The narrative that Palin was connected to the shooting has been rebuffed time and again. It's no wonder then why New York Times readers were terribly confused by this piece published shortly after the shooting of Rep. Steve Scalise (R-LA) at a congressional baseball game in June. In "America's Lethal Politics," the editor cites the Giffords shooting as proof that political rhetoric can be deadly, again suggesting that Palin incited the 2011 shooting.
Realizing their error, the editors were forced to issue the following correction.
“Was this attack evidence of how vicious American politics has become? Probably. In 2011, Jared Lee Loughner opened fire in a supermarket parking lot, grievously wounding Representative Gabby Giffords and killing six people, including a 9-year-old girl. At the time, we and others were sharply critical of the heated political rhetoric on the right. Before the shooting, Sarah Palin’s political action committee circulated a map of targeted electoral districts that put Ms. Giffords and 19 other Democrats under stylized cross hairs. But in that case no connection to the shooting was ever established.”
An edited paragraph didn't satisfy Palin, who sued the Times for defamation. The case reached court Thursday for an evidential hearing, giving the defendants a chance to try and explain themselves.

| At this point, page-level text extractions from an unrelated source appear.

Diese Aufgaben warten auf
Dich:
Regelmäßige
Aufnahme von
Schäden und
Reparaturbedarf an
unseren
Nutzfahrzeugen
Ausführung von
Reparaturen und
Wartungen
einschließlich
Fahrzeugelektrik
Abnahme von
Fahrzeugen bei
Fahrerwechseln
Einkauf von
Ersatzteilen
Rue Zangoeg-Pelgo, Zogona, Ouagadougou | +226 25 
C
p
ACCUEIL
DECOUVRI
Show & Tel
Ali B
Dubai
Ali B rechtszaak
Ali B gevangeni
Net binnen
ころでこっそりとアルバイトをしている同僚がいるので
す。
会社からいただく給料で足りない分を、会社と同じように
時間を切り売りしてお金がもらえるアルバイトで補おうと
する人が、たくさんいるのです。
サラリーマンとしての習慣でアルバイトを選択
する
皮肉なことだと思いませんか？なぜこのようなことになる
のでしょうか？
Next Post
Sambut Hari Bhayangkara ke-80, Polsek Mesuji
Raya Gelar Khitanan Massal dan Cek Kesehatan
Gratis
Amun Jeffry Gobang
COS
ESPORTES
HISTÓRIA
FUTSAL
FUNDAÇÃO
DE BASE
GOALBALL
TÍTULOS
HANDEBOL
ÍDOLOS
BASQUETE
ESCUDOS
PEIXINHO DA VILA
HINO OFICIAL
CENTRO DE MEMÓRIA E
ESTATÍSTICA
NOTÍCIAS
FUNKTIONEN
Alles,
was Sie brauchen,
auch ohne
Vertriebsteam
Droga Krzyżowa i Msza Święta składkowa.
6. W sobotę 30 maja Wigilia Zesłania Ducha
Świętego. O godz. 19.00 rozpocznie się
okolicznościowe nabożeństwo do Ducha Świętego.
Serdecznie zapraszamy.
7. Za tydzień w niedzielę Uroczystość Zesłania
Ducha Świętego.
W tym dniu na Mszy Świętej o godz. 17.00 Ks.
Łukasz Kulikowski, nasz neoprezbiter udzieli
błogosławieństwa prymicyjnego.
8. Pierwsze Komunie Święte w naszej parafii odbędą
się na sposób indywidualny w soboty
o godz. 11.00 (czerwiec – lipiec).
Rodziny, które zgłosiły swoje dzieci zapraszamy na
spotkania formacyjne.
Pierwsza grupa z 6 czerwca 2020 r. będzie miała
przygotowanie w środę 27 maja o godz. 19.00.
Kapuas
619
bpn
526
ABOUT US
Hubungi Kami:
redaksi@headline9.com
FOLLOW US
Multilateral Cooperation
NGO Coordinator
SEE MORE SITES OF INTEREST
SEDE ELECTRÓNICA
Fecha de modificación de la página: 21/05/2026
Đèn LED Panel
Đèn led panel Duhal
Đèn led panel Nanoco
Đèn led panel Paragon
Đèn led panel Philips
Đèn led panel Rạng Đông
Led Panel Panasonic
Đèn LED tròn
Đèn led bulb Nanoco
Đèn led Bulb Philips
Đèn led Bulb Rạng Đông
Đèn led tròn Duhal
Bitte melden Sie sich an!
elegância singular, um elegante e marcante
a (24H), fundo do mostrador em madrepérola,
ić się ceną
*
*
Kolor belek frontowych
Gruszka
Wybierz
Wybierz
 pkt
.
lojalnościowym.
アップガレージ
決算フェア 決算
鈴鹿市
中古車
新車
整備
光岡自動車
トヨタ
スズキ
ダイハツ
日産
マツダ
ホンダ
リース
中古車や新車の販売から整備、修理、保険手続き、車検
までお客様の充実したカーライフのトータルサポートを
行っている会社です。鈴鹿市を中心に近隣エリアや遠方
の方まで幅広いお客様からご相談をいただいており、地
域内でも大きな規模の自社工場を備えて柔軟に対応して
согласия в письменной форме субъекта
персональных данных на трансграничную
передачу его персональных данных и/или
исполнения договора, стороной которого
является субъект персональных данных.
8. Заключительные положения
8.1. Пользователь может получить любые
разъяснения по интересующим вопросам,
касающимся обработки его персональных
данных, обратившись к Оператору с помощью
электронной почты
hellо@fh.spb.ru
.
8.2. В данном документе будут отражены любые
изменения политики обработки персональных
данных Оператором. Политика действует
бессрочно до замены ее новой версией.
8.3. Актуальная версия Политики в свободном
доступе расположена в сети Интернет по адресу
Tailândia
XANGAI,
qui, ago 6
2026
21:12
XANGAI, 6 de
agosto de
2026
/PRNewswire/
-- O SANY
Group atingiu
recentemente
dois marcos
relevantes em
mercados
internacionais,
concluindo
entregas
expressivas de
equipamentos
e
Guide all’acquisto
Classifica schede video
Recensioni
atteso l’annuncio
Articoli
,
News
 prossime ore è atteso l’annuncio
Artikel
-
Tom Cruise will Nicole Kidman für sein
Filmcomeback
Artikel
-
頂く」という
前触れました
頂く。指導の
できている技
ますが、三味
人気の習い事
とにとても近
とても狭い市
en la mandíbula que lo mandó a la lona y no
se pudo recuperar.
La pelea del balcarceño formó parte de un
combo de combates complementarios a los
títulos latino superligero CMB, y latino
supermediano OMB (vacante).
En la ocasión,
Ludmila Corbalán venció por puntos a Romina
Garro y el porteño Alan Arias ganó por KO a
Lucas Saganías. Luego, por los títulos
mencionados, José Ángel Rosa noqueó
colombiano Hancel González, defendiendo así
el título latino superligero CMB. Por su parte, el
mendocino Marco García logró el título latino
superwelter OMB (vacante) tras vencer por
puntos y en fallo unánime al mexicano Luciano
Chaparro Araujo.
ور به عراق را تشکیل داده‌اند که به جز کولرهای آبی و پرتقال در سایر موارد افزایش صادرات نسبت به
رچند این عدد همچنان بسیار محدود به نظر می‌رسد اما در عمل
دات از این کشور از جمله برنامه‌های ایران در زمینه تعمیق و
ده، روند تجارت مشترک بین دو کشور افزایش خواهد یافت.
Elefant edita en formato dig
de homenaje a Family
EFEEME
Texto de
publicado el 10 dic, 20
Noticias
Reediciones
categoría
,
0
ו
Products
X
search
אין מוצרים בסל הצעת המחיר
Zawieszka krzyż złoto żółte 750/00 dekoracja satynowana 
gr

They didn't do a great job.
Some of the editorial page editor James Bennet's excuses included: 'We were rushed for time' and 'we didn't refer to earlier stories about the Giffords shooting.'
Through their questioning, the Times’s lawyers sought to demonstrate that Bennet, who has been the paper’s editorial page editor since April of 2016, was pressed for time on the day of the shooting, and unaware of both prior columns and news articles that contradicted the editorial, and of a news story to be published the day after the shooting by one of the Times’ reporters, which also said there was no confirmed connection between heated political rhetoric and the 2011 shooting.
Oh, and they used the words "political incitement" because it would "grab readers' attention."
Federal District Judge Jed Rakoff will decide by the end of August whether Palin's case against the Times can proceed. To do so, the plaintiff will have to prove the paper acted with "actual malice."